PyTorch implementation of reinforcement learning algorithms
This repository contains:
- policy gradient methods (TRPO, PPO, A2C)
- Generative Adversarial Imitation Learning (GAIL)
Important notes
- The code now works for PyTorch 0.4. For PyTorch 0.3, please check out the 0.3 branch.
- To run mujoco environments, first install mujoco-py and gym.

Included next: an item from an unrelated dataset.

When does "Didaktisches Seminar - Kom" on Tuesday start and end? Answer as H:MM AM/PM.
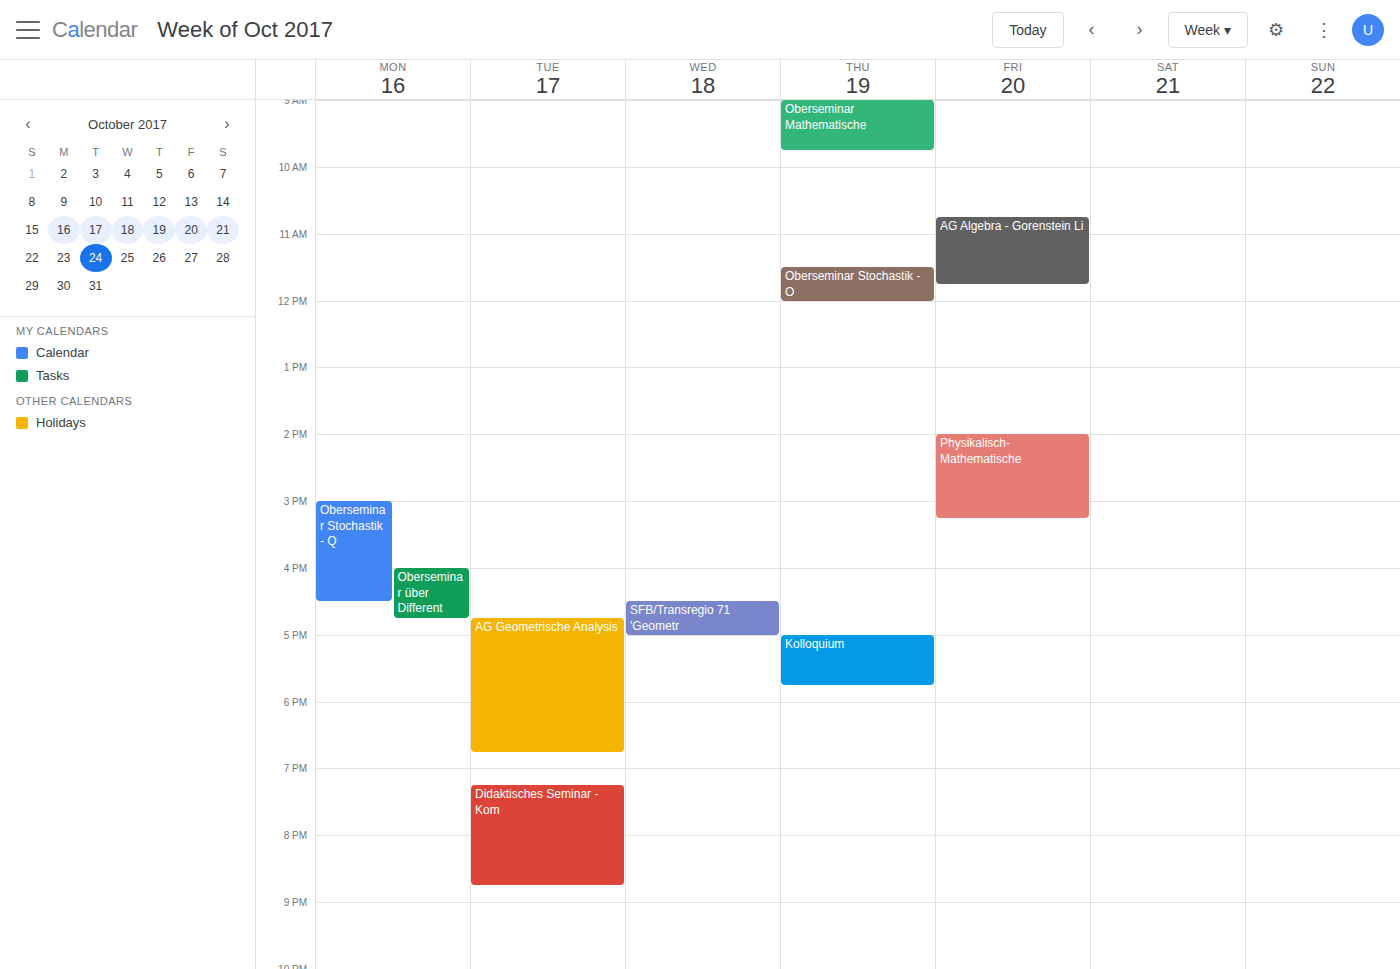
7:15 PM to 8:45 PM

- If you have a GPU, I recommend setting the OMP_NUM_THREADS to 1 (PyTorch will create additional threads when performing computations which can damage the performance of multiprocessing. This problem is most serious with Linux, where multiprocessing can be even slower than a single thread):
export OMP_NUM_THREADS=1
Features
- Support discrete and continous action space.
- Support multiprocessing for agent to collect samples in multiple environments simultaneously. (x8 faster than single thread)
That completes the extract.